Extracted text:
>> start
It will have the same basic structure as debug_list(), but it will print different things. As a reminder of what debug_list_inner() looks like (remember that debug_list() is just a wrapper around debug_list_inner() that passes in an initial depth of 0):

void debug_list_inner(C *l, int depth) {
    printtabs(depth);
    switch (l->type) {
        case LABEL:
            printf("LABEL- Address: %p, Value: %s Next: %p\n", l, l->val.label, l->next);
            debug_list_inner(l->next, depth);
            break;
        case LIST:
            printf("LIST- Address: %p, List_Value: %p Next: %p\n", l, l->val.list, l->next);
            debug_list_inner(l->val.list, depth + 1);
            debug_list_inner(l->next, depth);
            break;
        case NIL:
            printf("NIL- Address: %p\n", &nil);
            printtabs(depth - 1);
            printf("-------------------------------------------------------\n");
            break;
    }
}

Let’s strip out all the specifics and make a skeleton:

void print_list(C *l) {
    switch (l->type) {
        case LABEL:
        case LIST:
        case NIL:
    }
}

And a first pass at what we’ll want to see when we print a list, annotated:

void print_list(C *l) {
    switch (l->type) {
        case LABEL:
            printf("%s", l->val.label);
            print_list(l->next);
            break;
        case LIST:
            printf("(");
            print_list(l->val.list);
            print_list(l->next);
            break;
        case NIL:
            printf(")");
            break;
    }
}

Let’s try it!
>> end
Objective:
Answer these questions about the excerpt on printing a list:
1. What initial depth does debug_list() pass to debug_list_inner()?
2. In debug_list_inner(), what depth is passed in the recursive call on l->val.list?
3. In the first pass at print_list(), what does the NIL case print?

Given data:
>> start
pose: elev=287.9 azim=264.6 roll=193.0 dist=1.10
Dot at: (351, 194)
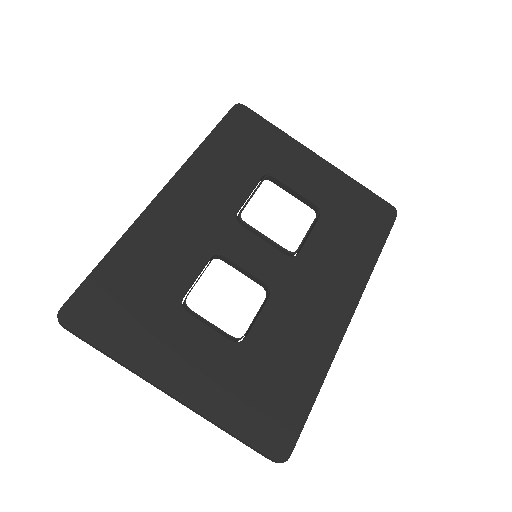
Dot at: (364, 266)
>> end
Solved exercise:
1. 0
2. depth + 1
3. ")"